According to Bill Peacock of the Texas Public Policy Foundation,

"Mandates disrupt the market, distort prices and allocation of resources and make production less efficient and more costly. Renewable energy advocates claim that mandates offer 'protection against rising fuel prices,' yet even today, with high energy prices, consumers pay more for choosing renewable energy.

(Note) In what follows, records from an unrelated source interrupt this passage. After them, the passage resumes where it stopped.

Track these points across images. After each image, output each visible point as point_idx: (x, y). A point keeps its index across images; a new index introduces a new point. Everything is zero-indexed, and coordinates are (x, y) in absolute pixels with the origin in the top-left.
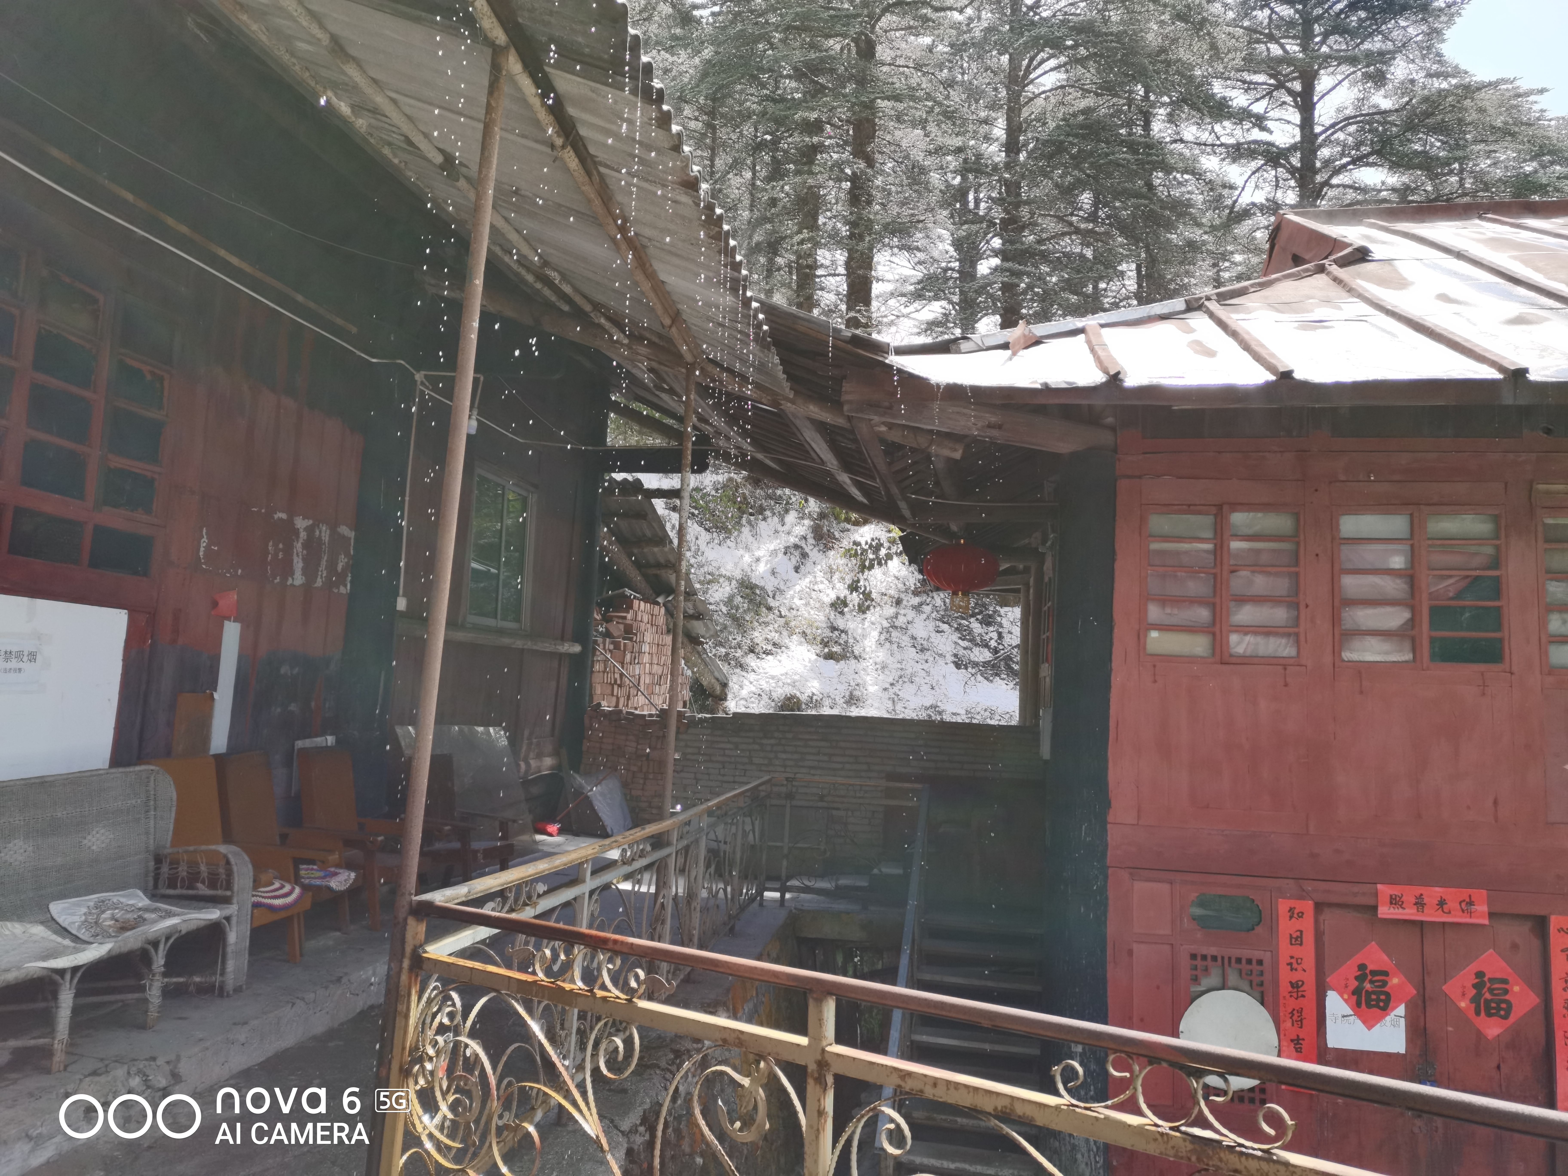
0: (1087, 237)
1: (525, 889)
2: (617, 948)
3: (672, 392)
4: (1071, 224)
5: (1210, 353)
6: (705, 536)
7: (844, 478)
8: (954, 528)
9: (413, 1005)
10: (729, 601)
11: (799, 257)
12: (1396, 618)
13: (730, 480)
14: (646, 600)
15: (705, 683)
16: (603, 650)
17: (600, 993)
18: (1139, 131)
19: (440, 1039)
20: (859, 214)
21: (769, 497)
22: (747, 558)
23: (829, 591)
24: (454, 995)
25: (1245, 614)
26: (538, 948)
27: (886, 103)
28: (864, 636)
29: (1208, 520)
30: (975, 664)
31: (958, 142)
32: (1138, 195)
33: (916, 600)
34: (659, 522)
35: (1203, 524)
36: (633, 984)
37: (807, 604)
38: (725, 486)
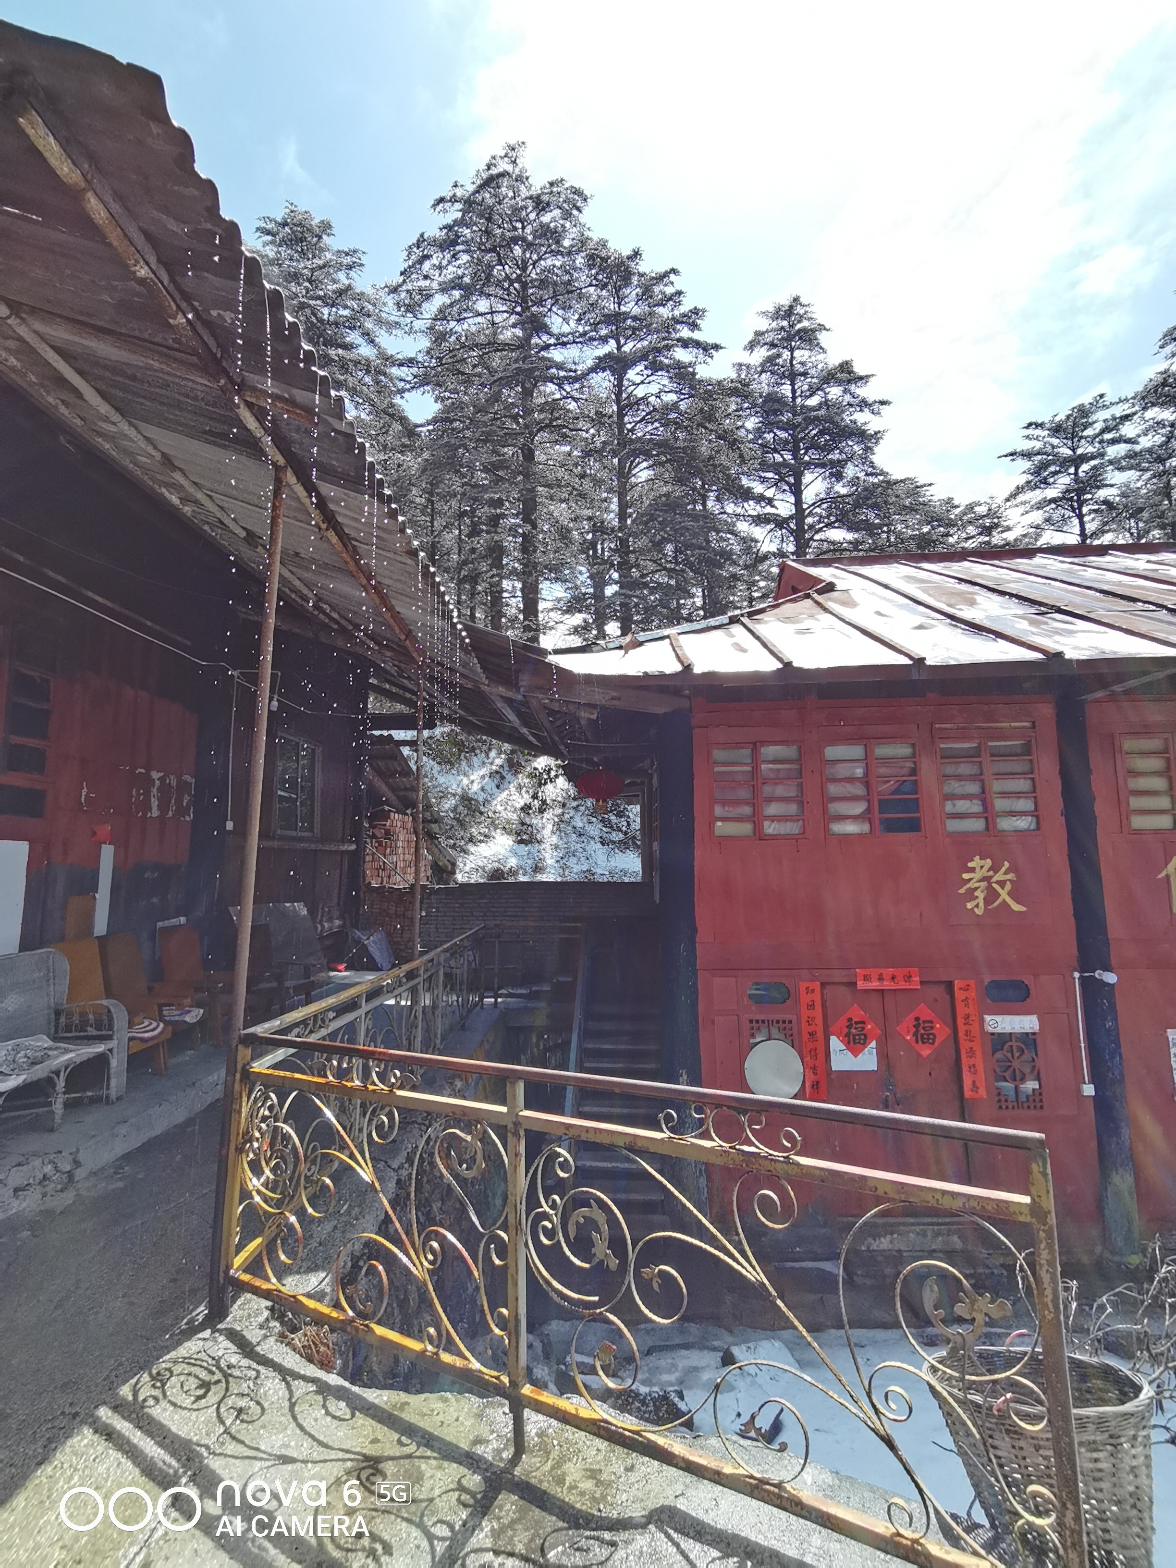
0: (671, 572)
1: (320, 1017)
2: (381, 1057)
3: (409, 678)
4: (661, 565)
5: (744, 651)
6: (437, 768)
7: (524, 731)
8: (595, 759)
9: (244, 1104)
10: (455, 809)
11: (491, 586)
12: (859, 808)
13: (452, 730)
14: (398, 812)
15: (441, 864)
16: (370, 847)
17: (371, 1087)
18: (699, 507)
19: (263, 1125)
20: (528, 559)
21: (478, 741)
22: (465, 781)
23: (520, 800)
24: (273, 1095)
25: (772, 809)
26: (329, 1060)
27: (540, 489)
28: (543, 828)
29: (746, 752)
30: (614, 842)
31: (589, 513)
32: (701, 548)
33: (575, 804)
34: (405, 760)
35: (745, 753)
36: (393, 1080)
37: (506, 809)
38: (449, 735)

When is the protection going to benefit consumers?"


Additionally, Peacock relayed that at the federal and state level, renewable energy is subsidized:

There has been "$2.7 billion in federal production tax credits and $4,700 in federal research expenditures per thousand kWh of wind energy produced vs. 5 cents for nuclear and coal" as far as federal subsidies are concerned, and, at the state level, "for an increase to 12,280 megawatts, it's $480 million annually for transmission lines, $150 million annually for backup generation, and $370 million annually for renewable energy."


Therefore, Peacock asks vital questions average Americans ask as well:

If renewable energy is less expensive...

Why does it cost more?

Why does it need to be subsidized?

Why don’t more consumers choose it?

Why don’t more companies invest in it without demanding mandates and subsidies?


And the answer, according to Peacock, is that renewable energy simply lacks the reliability, it is dependent upon geographic location where some sources of renewable energy are minimal to inexistent, and it can be environmentally challenged.


Rather, investment should be directed toward generating drilling techniques that allow for extraction of new supplies of oil and natural gas, as well as maintaining focus on nuclear power.